Mets fans easily recall the gunslinger who rode into Las Vegas last year to meet his peers for the first time.
And how Van Wagenen created headlines as he trudged home carrying the weight of Robinson Cano and Edwin Diaz on his shoulders. And then, how both players proved to be a bust.
It’s interesting, too, that deal was made with Seattle’s GM Jerry Dipoto, another gunslinger who never saw a trade he didn’t like.
We can only hope Van Wagenen has learned the real purpose of these meetings. For seasoned GM’s, the sessions are a time to get re-acquainted with compadres who remember meetings from a decade ago.
New GM’s, like Scott Harris, who was appointed just yesterday by the San Francisco Giants, and Brian O’Halloran of the Boston Red Sox are also on the scene for the first time. The Mets want and need to make acquaintances with them so that the voice on the phone in later talks becomes connected to a face.
Brodie’s homework: write an essay on networking
In the business world, it’s called networking. It can be a union convention or a car show, but the primary purpose is always the same – make positive contact with people who can help you in the future.
There’s real business conducted as well. The MLB Player’s union will be there looking to lobby for support among general managers to change free-agency rules – a topic for another day.
Other business will focus on the three-batter minimum rule for pitchers entering a game that is set to take effect this season.
But the Mets and, in particular, Brodie Van Wagenen can best use this time by establishing the “framework” or foundation of a trade with another team that may or may not be consummated later.

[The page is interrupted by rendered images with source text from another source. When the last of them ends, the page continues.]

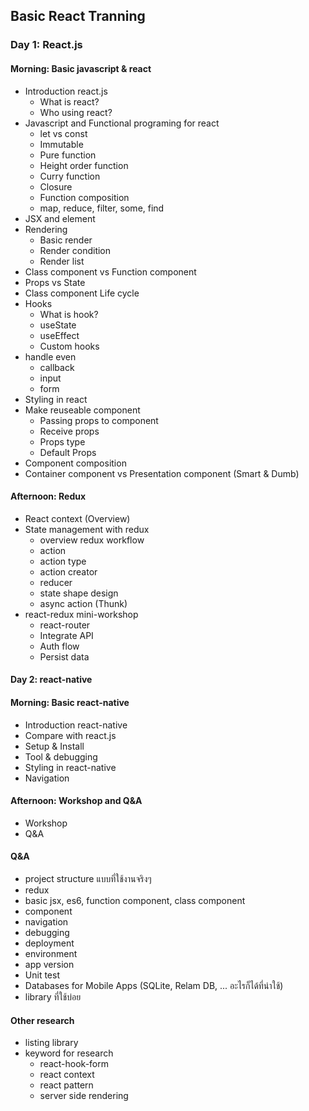 ## Basic React Tranning

### Day 1: React.js

#### Morning: Basic javascript & react

- Introduction react.js
  - What is react?
  - Who using react?
- Javascript and Functional programing for react
  - let vs const
  - Immutable
  - Pure function
  - Height order function
  - Curry function
  - Closure
  - Function composition
  - map, reduce, filter, some, find
- JSX and element
- Rendering
  - Basic render
  - Render condition
  - Render list
- Class component vs Function component
- Props vs State
- Class component Life cycle
- Hooks
  - What is hook?
  - useState
  - useEffect
  - Custom hooks
- handle even
  - callback
  - input
  - form
- Styling in react
- Make reuseable component
  - Passing props to component
  - Receive props
  - Props type
  - Default Props
- Component composition
- Container component vs Presentation component (Smart & Dumb)

#### Afternoon: Redux

- React context (Overview)
- State management with redux
  - overview redux workflow
  - action
  - action type
  - action creator
  - reducer
  - state shape design
  - async action (Thunk)
- react-redux mini-workshop
  - react-router
  - Integrate API
  - Auth flow
  - Persist data

#### Day 2: react-native

#### Morning: Basic react-native

- Introduction react-native
- Compare with react.js
- Setup & Install
- Tool & debugging
- Styling in react-native
- Navigation

#### Afternoon: Workshop and Q&A

- Workshop
- Q&A

#### Q&A

- project structure แบบที่ใช้งานจริงๆ
- redux
- basic jsx, es6, function component, class component
- component
- navigation
- debugging
- deployment
- environment
- app version
- Unit test
- Databases for Mobile Apps (SQLite, Relam DB, ... อะไรก็ได้ที่น่าใช้)
- library ที่ใช้บ่อย

#### Other research

- listing library
- keyword for research
  - react-hook-form
  - react context
  - react pattern
  - server side rendering
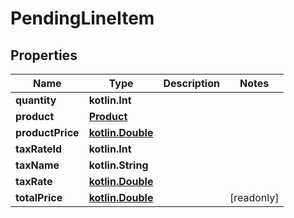 
# PendingLineItem

## Properties
Name | Type | Description | Notes
------------ | ------------- | ------------- | -------------
**quantity** | **kotlin.Int** |  | 
**product** | [**Product**](Product.md) |  | 
**productPrice** | [**kotlin.Double**](kotlin.Double.md) |  | 
**taxRateId** | **kotlin.Int** |  | 
**taxName** | **kotlin.String** |  | 
**taxRate** | [**kotlin.Double**](kotlin.Double.md) |  | 
**totalPrice** | [**kotlin.Double**](kotlin.Double.md) |  |  [readonly]



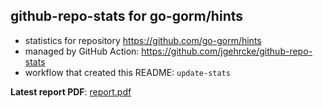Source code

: ## github-repo-stats for go-gorm/hints

- statistics for repository https://github.com/go-gorm/hints
- managed by GitHub Action: https://github.com/jgehrcke/github-repo-stats
- workflow that created this README: `update-stats`

**Latest report PDF**: [report.pdf](https://github.com/go-gorm/stats/raw/master/go-gorm/hints/latest-report/report.pdf)

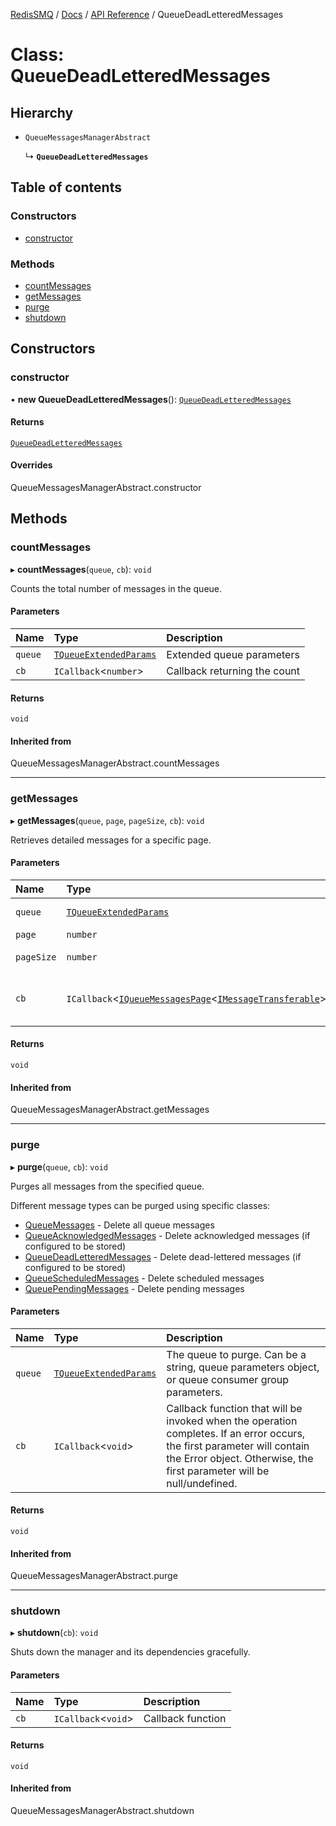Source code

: [RedisSMQ](../../../README.md) / [Docs](../../README.md) / [API Reference](../README.md) / QueueDeadLetteredMessages

# Class: QueueDeadLetteredMessages

## Hierarchy

- `QueueMessagesManagerAbstract`

  ↳ **`QueueDeadLetteredMessages`**

## Table of contents

### Constructors

- [constructor](QueueDeadLetteredMessages.md#constructor)

### Methods

- [countMessages](QueueDeadLetteredMessages.md#countmessages)
- [getMessages](QueueDeadLetteredMessages.md#getmessages)
- [purge](QueueDeadLetteredMessages.md#purge)
- [shutdown](QueueDeadLetteredMessages.md#shutdown)

## Constructors

### constructor

• **new QueueDeadLetteredMessages**(): [`QueueDeadLetteredMessages`](QueueDeadLetteredMessages.md)

#### Returns

[`QueueDeadLetteredMessages`](QueueDeadLetteredMessages.md)

#### Overrides

QueueMessagesManagerAbstract.constructor

## Methods

### countMessages

▸ **countMessages**(`queue`, `cb`): `void`

Counts the total number of messages in the queue.

#### Parameters

| Name | Type | Description |
| :------ | :------ | :------ |
| `queue` | [`TQueueExtendedParams`](../README.md#tqueueextendedparams) | Extended queue parameters |
| `cb` | `ICallback`\<`number`\> | Callback returning the count |

#### Returns

`void`

#### Inherited from

QueueMessagesManagerAbstract.countMessages

___

### getMessages

▸ **getMessages**(`queue`, `page`, `pageSize`, `cb`): `void`

Retrieves detailed messages for a specific page.

#### Parameters

| Name | Type | Description |
| :------ | :------ | :------ |
| `queue` | [`TQueueExtendedParams`](../README.md#tqueueextendedparams) | Extended queue parameters |
| `page` | `number` | Page number |
| `pageSize` | `number` | Number of items per page |
| `cb` | `ICallback`\<[`IQueueMessagesPage`](../interfaces/IQueueMessagesPage.md)\<[`IMessageTransferable`](../interfaces/IMessageTransferable.md)\>\> | Callback returning an IQueueMessagesPage of IMessageTransferable |

#### Returns

`void`

#### Inherited from

QueueMessagesManagerAbstract.getMessages

___

### purge

▸ **purge**(`queue`, `cb`): `void`

Purges all messages from the specified queue.

Different message types can be purged using specific classes:
- [QueueMessages](QueueMessages.md) - Delete all queue messages
- [QueueAcknowledgedMessages](QueueAcknowledgedMessages.md) - Delete acknowledged messages (if configured to be stored)
- [QueueDeadLetteredMessages](QueueDeadLetteredMessages.md) - Delete dead-lettered messages (if configured to be stored)
- [QueueScheduledMessages](QueueScheduledMessages.md) - Delete scheduled messages
- [QueuePendingMessages](QueuePendingMessages.md) - Delete pending messages

#### Parameters

| Name | Type | Description |
| :------ | :------ | :------ |
| `queue` | [`TQueueExtendedParams`](../README.md#tqueueextendedparams) | The queue to purge. Can be a string, queue parameters object, or queue consumer group parameters. |
| `cb` | `ICallback`\<`void`\> | Callback function that will be invoked when the operation completes. If an error occurs, the first parameter will contain the Error object. Otherwise, the first parameter will be null/undefined. |

#### Returns

`void`

#### Inherited from

QueueMessagesManagerAbstract.purge

___

### shutdown

▸ **shutdown**(`cb`): `void`

Shuts down the manager and its dependencies gracefully.

#### Parameters

| Name | Type | Description |
| :------ | :------ | :------ |
| `cb` | `ICallback`\<`void`\> | Callback function |

#### Returns

`void`

#### Inherited from

QueueMessagesManagerAbstract.shutdown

A typical and positive conversation might be something like this:
General Manager X: Hey Brodie, we have an interest in Noah Syndergaard. Do me a favor, take a look at our roster, and give me a call in a few days if you think we might have a match”.
Mets GM Van Wagenen: “Sounds good. I’ll do that.”

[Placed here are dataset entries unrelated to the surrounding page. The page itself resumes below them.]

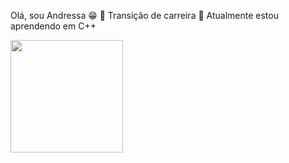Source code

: Olá, sou Andressa 😁
🔭 Transição de carreira 
🌱 Atualmente estou aprendendo em C++

<div>
  <a href="https://beacons.ai/andressasouzza">
  <img height="180em" src="https://github-readme-stats.vercel.app/api?username=andressasouzza&show_icons=true&theme=dark&include_all_comits=true&cont_private=true"/>
<div>
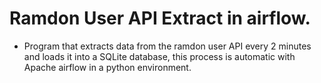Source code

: # Ramdon User API Extract in airflow.

- Program that extracts data from the ramdon user API every 2 minutes and loads it into a SQLite database, this process is automatic with Apache airflow in a python environment.
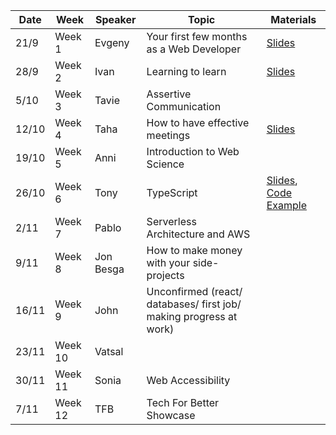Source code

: | Date |   Week  | Speaker |  Topic                                   | Materials  |
|------|---------|---------|------------------------------------------|------------|
| 21/9 |  Week 1 |  Evgeny | Your first few months as a Web Developer | [Slides](https://www.canva.com/design/DAE28XUuJIY/pd8PovYjv-M9vbsyENKwYg/view?utm_content=DAE28XUuJIY&utm_campaign=designshare&utm_medium=link2&utm_source=sharebutton)        |
| 28/9 |  Week 2 |  Ivan   | Learning to learn                        | [Slides](https://learning-how-to-learn.vercel.app/#0)        |
| 5/10 |  Week 3 |  Tavie  |  Assertive Communication                 |         | 
|12/10 |  Week 4 | Taha    |  How to have effective meetings          | [Slides](https://hackmd.io/@-r_100dXRPmdPG6g1dQlHw/HkyzuEjea#/)     |
|19/10 |  Week 5 | Anni    |   Introduction to Web Science                                       |         |
|26/10 |  Week 6 | Tony    | TypeScript                               | [Slides](https://hackmd.io/@Xab5z2SfSu-ajcPEAuCmRw/rJLDJI2fs), [Code Example](https://github.com/tonylomax/fac-ts-talk)        |
| 2/11 |  Week 7 | Pablo   |   Serverless Architecture and AWS                  |         |
| 9/11 |  Week 8 | Jon Besga | How to make money with your side-projects   |         |
| 16/11|  Week 9 | John    | Unconfirmed (react/ databases/ first job/ making progress at work)          |         |
| 23/11| Week 10 | Vatsal     |                       |         |
| 30/11| Week 11 | Sonia   | Web Accessibility                         |         |
| 7/11  | Week 12 | TFB    |     Tech For Better Showcase              |         |
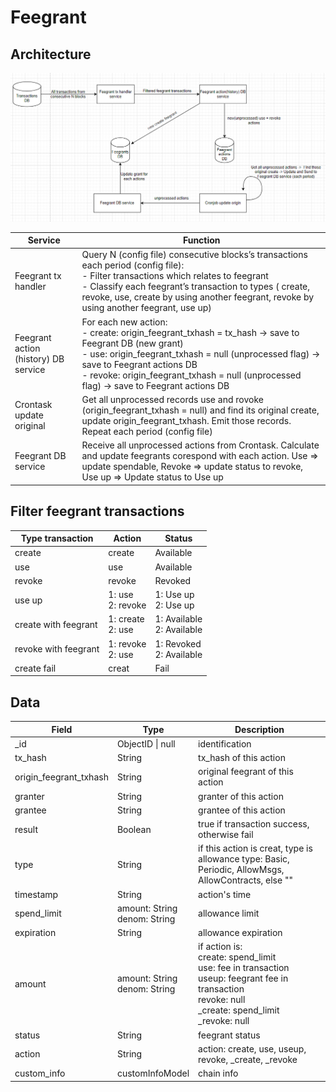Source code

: # Feegrant

## Architecture
![image](../../docs/images/feegrant.png)

| **Service**             	| **Function**                                                                                             	|
|---------------------	|------------------------------------------------------------------------------------------------------	|
| Feegrant tx handler 	| Query N (config file) consecutive blocks’s transactions each period (config file):<br>- Filter transactions which relates to feegrant<br>- Classify each feegrant’s transaction to types ( create, revoke, use, create by using another feegrant, revoke by using another feegrant, use up)|
| Feegrant action (history) DB service| For each new action:<br>- create: origin_feegrant_txhash = tx_hash → save to Feegrant DB (new grant)<br>- use: origin_feegrant_txhash = null (unprocessed flag) → save to Feegrant actions DB<br>- revoke: origin_feegrant_txhash = null (unprocessed flag) → save to Feegrant actions DB|
| Crontask update original | Get all unprocessed records use and rovoke (origin_feegrant_txhash  = null) and find its original create, update origin_feegrant_txhash. Emit those records. Repeat each period (config file)|
|Feegrant DB service| Receive all unprocessed actions from Crontask. Calculate and update feegrants corespond with each action. Use ⇒ update spendable, Revoke ⇒ update status to revoke, Use up ⇒ Update status to Use up|

## Filter feegrant transactions

| **Type transaction**	| **Action**                          | **Status**                                      |
|---------------------|---------------------------------------|---------------------------------------|
|create|create|Available|
|use|use|Available|
|revoke|revoke|Revoked|
|use up|1: use<br>2: revoke| 1: Use up<br> 2: Use up|
|create with feegrant| 1: create<br>2: use | 1: Available<br>2: Available|
|revoke with feegrant| 1: revoke<br>2: use | 1: Revoked<br>2: Available |
|create fail| creat| Fail|

## Data
| **Field**	| **Type**                          | **Description**                                      |
|---------------------|---------------------------------------|---------------------------------------|
| _id | ObjectID \| null | identification |
| tx_hash | String | tx_hash of this action |
| origin_feegrant_txhash | String | original feegrant of this action |
| granter | String | granter of this action |
| grantee | String | grantee of this action |
| result |Boolean|true if transaction success, otherwise fail|
| type |String|if this action is creat, type is allowance type: Basic, Periodic, AllowMsgs, AllowContracts, else ""|
| timestamp | String | action's time |
| spend_limit | amount: String<br>denom: String | allowance limit |
|expiration| String | allowance expiration|
| amount | amount: String<br>denom: String | if action is: <br>create: spend_limit<br>use: fee in transaction<br>useup: feegrant fee in transaction<br>revoke: null<br>_create: spend_limit<br>_revoke: null|
| status | String | feegrant status|
| action | String |action: create, use, useup, revoke, _create, _revoke|
|custom_info| customInfoModel | chain info |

Later in the hotel lounge where everyone is sharing a cocktail, the two spot each other and Van Wagenen approaches GM X with this exchange:
Van Wagenen: “I decided not to wait until we get back. Omar Minaya and I like Player X a lot. We’ll need one of your prospects, and you’ll need to have Player X submit to a physical by our team doctors before anything is finalized…”

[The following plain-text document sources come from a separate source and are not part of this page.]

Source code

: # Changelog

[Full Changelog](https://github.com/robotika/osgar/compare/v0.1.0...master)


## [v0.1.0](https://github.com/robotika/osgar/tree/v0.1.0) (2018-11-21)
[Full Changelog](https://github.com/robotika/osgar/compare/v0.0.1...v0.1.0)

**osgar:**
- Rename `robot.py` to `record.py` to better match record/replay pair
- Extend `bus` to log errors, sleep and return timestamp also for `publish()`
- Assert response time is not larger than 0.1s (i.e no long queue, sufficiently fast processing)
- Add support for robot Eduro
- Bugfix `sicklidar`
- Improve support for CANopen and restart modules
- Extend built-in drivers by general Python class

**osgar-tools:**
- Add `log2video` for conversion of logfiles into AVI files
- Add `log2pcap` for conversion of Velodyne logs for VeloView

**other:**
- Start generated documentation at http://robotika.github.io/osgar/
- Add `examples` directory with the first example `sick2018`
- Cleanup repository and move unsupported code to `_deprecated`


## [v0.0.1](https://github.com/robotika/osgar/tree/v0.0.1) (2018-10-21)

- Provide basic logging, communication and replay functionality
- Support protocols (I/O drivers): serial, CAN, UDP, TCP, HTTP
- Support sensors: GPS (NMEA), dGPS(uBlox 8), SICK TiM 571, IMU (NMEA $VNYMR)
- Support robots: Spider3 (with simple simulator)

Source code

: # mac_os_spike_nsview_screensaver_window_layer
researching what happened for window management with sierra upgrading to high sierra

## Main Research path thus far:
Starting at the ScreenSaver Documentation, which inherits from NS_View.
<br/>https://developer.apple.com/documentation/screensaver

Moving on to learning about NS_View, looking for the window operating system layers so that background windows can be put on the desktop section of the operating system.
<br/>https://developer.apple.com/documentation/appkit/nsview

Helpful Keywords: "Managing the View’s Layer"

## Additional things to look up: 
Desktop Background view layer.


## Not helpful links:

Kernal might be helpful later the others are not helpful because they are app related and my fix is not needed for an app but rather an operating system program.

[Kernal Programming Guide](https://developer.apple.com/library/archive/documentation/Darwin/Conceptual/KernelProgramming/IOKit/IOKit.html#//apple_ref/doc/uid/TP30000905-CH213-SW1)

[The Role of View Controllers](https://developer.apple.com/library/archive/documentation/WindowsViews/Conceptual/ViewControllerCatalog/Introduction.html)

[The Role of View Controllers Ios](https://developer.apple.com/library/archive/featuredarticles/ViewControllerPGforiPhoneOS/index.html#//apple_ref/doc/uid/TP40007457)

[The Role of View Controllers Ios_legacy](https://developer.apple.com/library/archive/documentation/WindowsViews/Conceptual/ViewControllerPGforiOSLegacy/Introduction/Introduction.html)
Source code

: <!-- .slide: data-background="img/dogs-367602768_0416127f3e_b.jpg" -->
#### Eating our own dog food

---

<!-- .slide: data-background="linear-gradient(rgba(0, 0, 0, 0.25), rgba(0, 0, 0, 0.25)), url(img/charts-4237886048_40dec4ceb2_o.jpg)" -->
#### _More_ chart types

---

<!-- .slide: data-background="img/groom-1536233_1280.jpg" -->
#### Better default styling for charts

GM X: “Okay, that shouldn’t be a problem. Let me get with my guys, and I’ll get back to you”.
Mets GM Van Wagenen: “Great, and here’s my GM only phone number. Wow, that guy can play the piano…”
Explore – touch base with as many GM’s as you can. And don’t forget the Assistant GM’s you might bump into on the elevator. Make the acquaintance on behalf of the Mets. You never know…
Mets: A conversation a day keeps the mistakes away
The Mets have needs. Unless they are willing to dive headlong into the expensive free-agent market, trades are the only sure-fire way to strengthen their team.
Yesterday, we broke the current Mets roster down, ranking players in terms of trade value to another team. The time Brodie Van Wagenen and his staff in Scottsdale is when the Mets should be seeking to learn if potential trade partners see the ranking the same way.
Following the meetings, the sit-downs Brodie has with his staff as they exchange notes and thoughts become the framework for the real thing when actual discussions are held and deals negotiated.
Last year, Van Wagenen, on behalf of the Mets, jumped the gun. Hopefully, he has learned his lesson well.